* _How to complete this task_
Use the entries below and reproduce exactly the lines from the one containing "(segment (start 152.3375 82.75)" down to the one containing "(segment (start 147.4452", both of them included.

Dataset records
•••

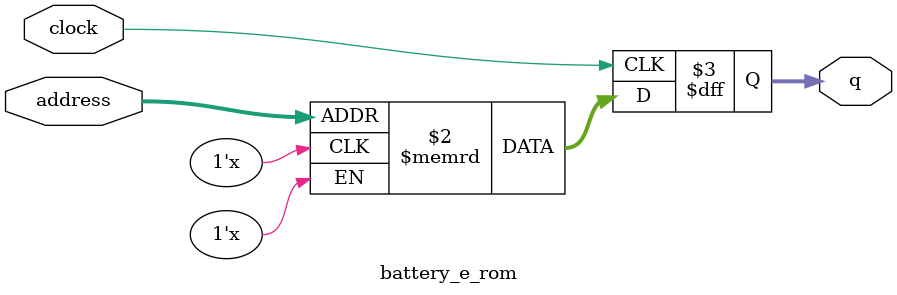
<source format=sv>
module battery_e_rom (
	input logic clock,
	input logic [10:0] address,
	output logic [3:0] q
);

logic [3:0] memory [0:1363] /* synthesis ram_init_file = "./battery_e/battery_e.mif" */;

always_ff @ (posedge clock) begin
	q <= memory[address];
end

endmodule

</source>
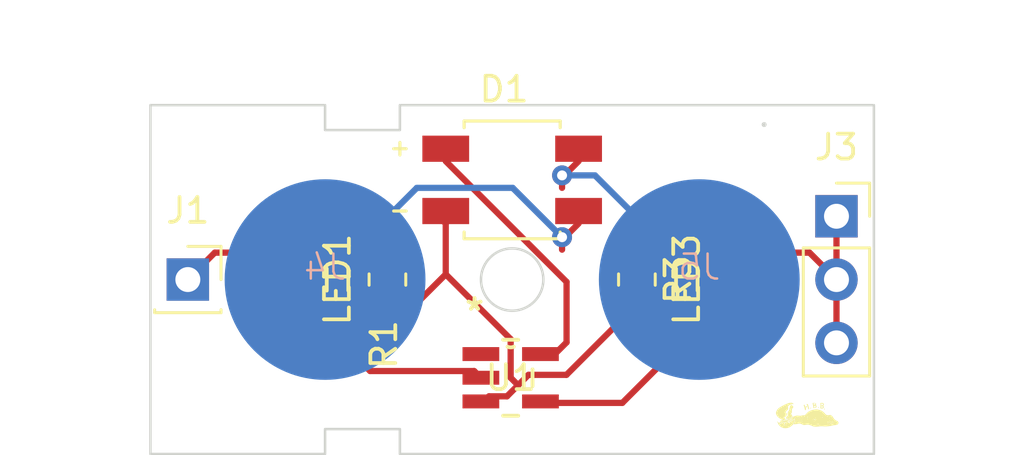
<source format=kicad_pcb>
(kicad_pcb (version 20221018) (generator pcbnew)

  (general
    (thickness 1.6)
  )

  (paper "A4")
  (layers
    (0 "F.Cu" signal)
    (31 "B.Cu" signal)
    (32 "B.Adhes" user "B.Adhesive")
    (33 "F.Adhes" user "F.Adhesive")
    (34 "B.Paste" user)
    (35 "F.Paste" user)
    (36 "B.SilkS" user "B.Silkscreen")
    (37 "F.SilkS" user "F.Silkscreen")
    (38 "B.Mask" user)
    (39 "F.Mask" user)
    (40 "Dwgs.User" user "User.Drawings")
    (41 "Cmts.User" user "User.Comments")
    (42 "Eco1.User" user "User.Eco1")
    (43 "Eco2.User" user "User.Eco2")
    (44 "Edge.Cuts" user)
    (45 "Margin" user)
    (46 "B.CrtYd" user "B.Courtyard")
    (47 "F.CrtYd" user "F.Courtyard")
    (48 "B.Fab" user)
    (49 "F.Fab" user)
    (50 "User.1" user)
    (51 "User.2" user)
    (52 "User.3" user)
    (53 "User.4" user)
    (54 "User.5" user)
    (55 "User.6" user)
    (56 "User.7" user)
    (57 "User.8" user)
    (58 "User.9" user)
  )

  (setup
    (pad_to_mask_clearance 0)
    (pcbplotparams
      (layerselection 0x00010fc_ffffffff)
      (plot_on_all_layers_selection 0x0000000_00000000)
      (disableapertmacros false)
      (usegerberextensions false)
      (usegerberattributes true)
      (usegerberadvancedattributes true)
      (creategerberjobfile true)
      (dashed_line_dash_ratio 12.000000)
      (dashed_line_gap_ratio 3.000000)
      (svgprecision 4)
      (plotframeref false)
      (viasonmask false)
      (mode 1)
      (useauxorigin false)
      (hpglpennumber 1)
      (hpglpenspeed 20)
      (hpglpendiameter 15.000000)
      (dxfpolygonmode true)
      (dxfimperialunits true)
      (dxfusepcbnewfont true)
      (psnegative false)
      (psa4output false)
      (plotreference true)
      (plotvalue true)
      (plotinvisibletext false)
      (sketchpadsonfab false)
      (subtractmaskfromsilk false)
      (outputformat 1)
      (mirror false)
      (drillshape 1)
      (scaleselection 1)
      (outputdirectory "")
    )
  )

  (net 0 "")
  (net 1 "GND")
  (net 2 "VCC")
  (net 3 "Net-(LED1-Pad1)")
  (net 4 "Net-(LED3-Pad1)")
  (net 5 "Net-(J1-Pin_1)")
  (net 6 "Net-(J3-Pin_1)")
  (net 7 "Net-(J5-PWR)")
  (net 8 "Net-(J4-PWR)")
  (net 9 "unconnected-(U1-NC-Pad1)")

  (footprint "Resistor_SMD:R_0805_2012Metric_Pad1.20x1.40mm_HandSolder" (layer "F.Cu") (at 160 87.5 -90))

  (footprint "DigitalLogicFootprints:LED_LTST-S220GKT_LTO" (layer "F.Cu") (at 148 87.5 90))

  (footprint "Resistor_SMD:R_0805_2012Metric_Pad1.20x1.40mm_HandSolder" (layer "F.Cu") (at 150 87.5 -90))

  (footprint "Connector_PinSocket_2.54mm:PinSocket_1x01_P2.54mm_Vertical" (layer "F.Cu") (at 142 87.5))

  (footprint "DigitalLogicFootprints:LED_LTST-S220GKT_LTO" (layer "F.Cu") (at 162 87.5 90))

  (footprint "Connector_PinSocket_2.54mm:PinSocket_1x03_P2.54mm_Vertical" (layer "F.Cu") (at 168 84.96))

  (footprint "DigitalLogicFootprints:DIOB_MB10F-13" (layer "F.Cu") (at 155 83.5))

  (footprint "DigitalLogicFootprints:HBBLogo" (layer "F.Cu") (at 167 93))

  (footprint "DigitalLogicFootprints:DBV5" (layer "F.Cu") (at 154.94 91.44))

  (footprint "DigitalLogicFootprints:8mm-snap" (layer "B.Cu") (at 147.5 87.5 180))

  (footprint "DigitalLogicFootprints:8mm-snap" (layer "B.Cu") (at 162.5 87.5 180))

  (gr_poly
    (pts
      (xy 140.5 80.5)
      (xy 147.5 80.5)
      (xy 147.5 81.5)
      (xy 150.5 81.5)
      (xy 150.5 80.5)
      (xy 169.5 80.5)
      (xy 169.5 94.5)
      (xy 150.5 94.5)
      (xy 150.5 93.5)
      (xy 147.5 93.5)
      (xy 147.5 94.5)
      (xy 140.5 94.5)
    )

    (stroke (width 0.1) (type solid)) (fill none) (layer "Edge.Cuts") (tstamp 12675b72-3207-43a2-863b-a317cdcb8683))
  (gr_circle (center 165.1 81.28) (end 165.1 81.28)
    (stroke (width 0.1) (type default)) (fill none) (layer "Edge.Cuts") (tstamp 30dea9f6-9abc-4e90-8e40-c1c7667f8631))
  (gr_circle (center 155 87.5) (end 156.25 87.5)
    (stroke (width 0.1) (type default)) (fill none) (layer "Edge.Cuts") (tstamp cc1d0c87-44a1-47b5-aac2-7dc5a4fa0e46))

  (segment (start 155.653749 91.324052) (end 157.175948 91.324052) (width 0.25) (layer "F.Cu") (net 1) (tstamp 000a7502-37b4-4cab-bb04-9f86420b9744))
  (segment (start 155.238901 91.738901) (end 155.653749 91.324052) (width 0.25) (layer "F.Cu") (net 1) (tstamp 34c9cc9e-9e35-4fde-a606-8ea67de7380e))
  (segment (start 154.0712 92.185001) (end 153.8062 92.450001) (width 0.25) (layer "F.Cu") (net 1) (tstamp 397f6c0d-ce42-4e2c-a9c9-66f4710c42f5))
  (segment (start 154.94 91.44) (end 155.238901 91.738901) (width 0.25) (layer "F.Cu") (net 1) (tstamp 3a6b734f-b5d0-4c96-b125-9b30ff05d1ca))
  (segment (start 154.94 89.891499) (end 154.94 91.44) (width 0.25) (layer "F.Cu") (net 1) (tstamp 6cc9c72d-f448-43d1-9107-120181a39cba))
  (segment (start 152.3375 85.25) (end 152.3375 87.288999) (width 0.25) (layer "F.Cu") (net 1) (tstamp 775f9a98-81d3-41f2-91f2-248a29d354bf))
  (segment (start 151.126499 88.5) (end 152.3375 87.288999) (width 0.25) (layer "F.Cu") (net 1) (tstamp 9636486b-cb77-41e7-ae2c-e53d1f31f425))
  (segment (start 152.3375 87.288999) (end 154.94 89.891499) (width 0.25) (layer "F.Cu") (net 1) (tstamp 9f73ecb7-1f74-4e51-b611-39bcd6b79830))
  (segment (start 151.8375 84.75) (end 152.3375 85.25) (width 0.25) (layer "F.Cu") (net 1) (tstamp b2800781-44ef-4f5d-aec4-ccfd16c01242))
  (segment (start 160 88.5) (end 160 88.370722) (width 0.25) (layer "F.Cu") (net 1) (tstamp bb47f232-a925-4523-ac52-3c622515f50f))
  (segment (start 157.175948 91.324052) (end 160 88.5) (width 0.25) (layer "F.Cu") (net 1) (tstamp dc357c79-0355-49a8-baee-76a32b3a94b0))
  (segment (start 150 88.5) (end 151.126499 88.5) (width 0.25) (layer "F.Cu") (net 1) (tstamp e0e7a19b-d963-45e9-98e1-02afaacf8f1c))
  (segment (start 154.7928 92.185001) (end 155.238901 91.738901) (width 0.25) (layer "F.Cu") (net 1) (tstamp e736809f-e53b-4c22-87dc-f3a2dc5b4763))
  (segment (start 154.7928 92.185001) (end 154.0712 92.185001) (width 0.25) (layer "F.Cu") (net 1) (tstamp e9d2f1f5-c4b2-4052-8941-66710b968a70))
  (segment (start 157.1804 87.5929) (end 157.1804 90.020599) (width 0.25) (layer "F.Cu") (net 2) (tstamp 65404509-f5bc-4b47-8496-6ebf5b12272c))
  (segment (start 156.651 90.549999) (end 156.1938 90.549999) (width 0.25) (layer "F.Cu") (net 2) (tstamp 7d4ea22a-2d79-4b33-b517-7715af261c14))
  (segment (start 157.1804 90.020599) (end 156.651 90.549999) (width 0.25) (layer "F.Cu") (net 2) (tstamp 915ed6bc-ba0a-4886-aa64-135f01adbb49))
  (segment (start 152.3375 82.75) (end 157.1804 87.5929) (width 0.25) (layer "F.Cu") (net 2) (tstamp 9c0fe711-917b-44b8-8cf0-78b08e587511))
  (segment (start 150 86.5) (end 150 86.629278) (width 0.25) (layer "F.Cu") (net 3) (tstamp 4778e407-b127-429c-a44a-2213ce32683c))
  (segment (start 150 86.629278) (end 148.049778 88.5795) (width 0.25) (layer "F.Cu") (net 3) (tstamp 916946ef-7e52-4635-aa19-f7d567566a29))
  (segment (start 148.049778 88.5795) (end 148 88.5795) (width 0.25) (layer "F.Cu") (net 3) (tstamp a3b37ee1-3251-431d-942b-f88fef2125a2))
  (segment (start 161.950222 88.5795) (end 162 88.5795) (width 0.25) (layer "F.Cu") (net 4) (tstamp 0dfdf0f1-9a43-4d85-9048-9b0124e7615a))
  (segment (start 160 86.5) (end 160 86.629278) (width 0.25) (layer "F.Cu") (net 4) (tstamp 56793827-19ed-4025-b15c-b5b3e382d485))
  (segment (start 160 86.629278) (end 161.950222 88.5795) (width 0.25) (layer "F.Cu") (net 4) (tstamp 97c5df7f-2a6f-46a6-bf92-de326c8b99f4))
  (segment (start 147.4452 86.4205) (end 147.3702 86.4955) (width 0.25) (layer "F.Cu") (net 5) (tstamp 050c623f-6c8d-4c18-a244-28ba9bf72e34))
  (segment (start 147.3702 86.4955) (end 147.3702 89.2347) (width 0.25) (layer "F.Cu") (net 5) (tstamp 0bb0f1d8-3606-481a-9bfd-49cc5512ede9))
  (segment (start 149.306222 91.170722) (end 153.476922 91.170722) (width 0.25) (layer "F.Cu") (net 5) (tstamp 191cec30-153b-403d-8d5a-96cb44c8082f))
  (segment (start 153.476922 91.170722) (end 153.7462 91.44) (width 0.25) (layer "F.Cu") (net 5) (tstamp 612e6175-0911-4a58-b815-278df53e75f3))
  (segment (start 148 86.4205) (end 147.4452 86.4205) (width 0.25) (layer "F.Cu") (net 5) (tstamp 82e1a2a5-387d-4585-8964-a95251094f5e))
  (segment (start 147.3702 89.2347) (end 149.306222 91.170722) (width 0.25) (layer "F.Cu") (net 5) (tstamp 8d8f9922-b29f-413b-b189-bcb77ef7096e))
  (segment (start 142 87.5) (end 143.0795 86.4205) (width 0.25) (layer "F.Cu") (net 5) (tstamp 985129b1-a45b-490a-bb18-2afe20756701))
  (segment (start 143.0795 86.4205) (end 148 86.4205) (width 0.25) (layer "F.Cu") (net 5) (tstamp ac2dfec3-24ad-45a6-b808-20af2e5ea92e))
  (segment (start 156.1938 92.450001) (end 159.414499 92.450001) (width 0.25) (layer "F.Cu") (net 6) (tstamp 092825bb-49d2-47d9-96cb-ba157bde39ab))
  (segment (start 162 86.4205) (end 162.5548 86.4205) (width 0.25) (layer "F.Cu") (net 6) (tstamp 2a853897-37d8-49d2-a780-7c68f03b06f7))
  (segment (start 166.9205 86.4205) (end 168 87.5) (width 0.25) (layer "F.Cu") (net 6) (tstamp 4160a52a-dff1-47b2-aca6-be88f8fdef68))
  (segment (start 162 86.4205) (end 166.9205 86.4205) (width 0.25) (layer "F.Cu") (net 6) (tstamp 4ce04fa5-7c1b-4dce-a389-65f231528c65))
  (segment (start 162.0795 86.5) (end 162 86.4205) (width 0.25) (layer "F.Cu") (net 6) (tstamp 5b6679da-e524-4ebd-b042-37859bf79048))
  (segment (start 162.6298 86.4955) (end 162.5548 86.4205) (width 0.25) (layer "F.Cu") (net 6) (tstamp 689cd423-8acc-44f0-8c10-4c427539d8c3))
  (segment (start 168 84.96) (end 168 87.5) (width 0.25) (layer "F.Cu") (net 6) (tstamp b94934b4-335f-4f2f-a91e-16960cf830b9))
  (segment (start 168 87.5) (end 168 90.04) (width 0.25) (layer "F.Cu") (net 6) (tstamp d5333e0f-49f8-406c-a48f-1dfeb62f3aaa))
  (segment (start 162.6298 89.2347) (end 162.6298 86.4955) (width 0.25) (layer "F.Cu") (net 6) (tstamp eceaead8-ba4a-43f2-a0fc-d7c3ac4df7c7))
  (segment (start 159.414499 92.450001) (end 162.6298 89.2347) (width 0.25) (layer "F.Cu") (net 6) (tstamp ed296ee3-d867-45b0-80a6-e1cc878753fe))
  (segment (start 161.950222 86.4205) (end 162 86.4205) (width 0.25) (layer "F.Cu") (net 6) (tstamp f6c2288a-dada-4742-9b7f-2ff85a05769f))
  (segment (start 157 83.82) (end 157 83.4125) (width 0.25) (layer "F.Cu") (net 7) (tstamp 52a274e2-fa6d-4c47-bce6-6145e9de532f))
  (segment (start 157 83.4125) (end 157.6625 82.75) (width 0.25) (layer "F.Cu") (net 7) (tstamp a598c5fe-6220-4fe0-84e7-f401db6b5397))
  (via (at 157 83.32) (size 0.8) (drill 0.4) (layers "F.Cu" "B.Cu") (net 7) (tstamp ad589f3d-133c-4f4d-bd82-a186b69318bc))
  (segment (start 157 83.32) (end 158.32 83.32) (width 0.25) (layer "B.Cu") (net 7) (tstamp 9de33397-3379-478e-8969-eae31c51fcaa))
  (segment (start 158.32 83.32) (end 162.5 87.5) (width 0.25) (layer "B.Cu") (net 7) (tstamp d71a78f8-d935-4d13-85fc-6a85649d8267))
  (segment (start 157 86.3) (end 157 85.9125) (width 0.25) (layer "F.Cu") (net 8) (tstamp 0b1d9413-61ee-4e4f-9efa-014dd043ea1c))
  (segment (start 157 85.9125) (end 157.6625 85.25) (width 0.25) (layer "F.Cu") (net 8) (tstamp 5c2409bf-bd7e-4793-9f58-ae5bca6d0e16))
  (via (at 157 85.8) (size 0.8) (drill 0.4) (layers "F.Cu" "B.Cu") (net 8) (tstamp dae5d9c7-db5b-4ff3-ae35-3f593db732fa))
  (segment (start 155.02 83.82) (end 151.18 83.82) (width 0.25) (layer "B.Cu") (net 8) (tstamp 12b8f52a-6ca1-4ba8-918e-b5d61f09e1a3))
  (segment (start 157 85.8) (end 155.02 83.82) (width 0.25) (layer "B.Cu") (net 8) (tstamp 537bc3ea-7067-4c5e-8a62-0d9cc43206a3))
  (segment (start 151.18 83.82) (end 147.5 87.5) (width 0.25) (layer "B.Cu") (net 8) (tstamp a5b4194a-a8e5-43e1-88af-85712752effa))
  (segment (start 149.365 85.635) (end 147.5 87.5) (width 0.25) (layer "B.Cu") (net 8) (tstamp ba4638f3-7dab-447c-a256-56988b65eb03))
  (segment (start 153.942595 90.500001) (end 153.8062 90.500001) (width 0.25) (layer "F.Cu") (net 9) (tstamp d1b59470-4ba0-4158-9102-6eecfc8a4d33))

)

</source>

•••

* _Task response_
  (segment (start 152.3375 82.75) (end 157.1804 87.5929) (width 0.25) (layer "F.Cu") (net 2) (tstamp 9c0fe711-917b-44b8-8cf0-78b08e587511))
  (segment (start 150 86.5) (end 150 86.629278) (width 0.25) (layer "F.Cu") (net 3) (tstamp 4778e407-b127-429c-a44a-2213ce32683c))
  (segment (start 150 86.629278) (end 148.049778 88.5795) (width 0.25) (layer "F.Cu") (net 3) (tstamp 916946ef-7e52-4635-aa19-f7d567566a29))
  (segment (start 148.049778 88.5795) (end 148 88.5795) (width 0.25) (layer "F.Cu") (net 3) (tstamp a3b37ee1-3251-431d-942b-f88fef2125a2))
  (segment (start 161.950222 88.5795) (end 162 88.5795) (width 0.25) (layer "F.Cu") (net 4) (tstamp 0dfdf0f1-9a43-4d85-9048-9b0124e7615a))
  (segment (start 160 86.5) (end 160 86.629278) (width 0.25) (layer "F.Cu") (net 4) (tstamp 56793827-19ed-4025-b15c-b5b3e382d485))
  (segment (start 160 86.629278) (end 161.950222 88.5795) (width 0.25) (layer "F.Cu") (net 4) (tstamp 97c5df7f-2a6f-46a6-bf92-de326c8b99f4))
  (segment (start 147.4452 86.4205) (end 147.3702 86.4955) (width 0.25) (layer "F.Cu") (net 5) (tstamp 050c623f-6c8d-4c18-a244-28ba9bf72e34))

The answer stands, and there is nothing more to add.